Was ist Ihr privates Lieblingsbuch?
„Und Nietzsche weinte“ von Irvin D. Yalom, einem Psychologen und Psychiater. Ein sensationelles Buch, ich habe es bereits zwei Mal gelesen.
Was tut Werner Grünberger, wenn er nicht arbeitet?
Golf spielen und lesen – für mehr ist nicht Zeit. Beides ergänzt sich wunderbar: wenn es regnet, lese ich, bei schönem Wetter spiele ich Golf. Und ich liebe die Arbeit in meinem Garten.
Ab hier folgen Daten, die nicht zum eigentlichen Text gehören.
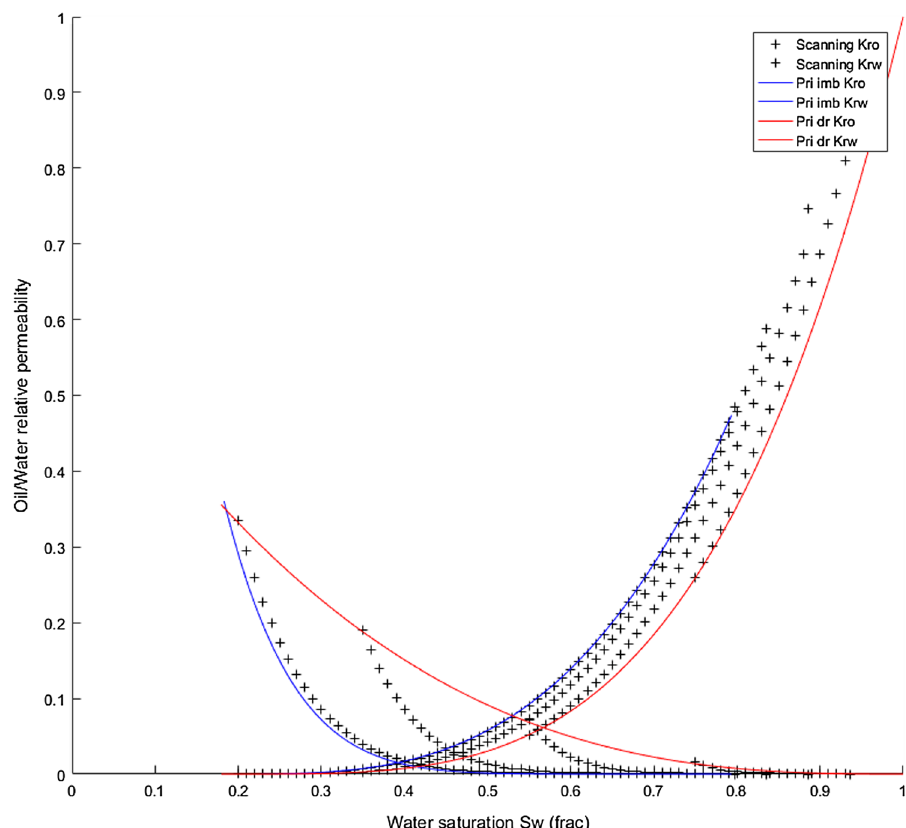
Fig. 17 Bounding drainage/ imbibition curve and scan- ning curve for rock type 5 (Masalmeh model, linear-type S S oi / or relationship)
Fünf Monate im Jahr lebe ich in den USA und dort gibt es das Sprichwort: „Gardening is the best anti aging“. Das kann ich voll und ganz unterstreichen.
Was ist Ihre Lieblingsfarbe und warum?
Grün, weil ich die Natur liebe. In meinem Garten in Kalifornien habe ich zahlreiche Kakteen. Wenn ein Kaktus nur einen Tag im Jahr blüht, liegt man die halbe Nacht auf der Lauer, um dieses grandiose Schauspiel nicht zu verpassen. Da schießt etwa aus einem nur 20 cm hohen Kaktus eine doppelt so lange Blüte heraus, die sich im Morgengrauen in leuchtendem Orange, Gelb und Rosa öffnet. Der Blütenstempel sieht übrigens aus wie ein Penis – womit wir wieder bei der Sexualmedizin wären. Dann kommen ein paar Bienen und zu Mittag ist der Zauber bereits wieder vorüber und alles ist verblüht.
Wo sehen Sie sich in zehn Jahren?
Als sexualmedizinischer Dinosaurier!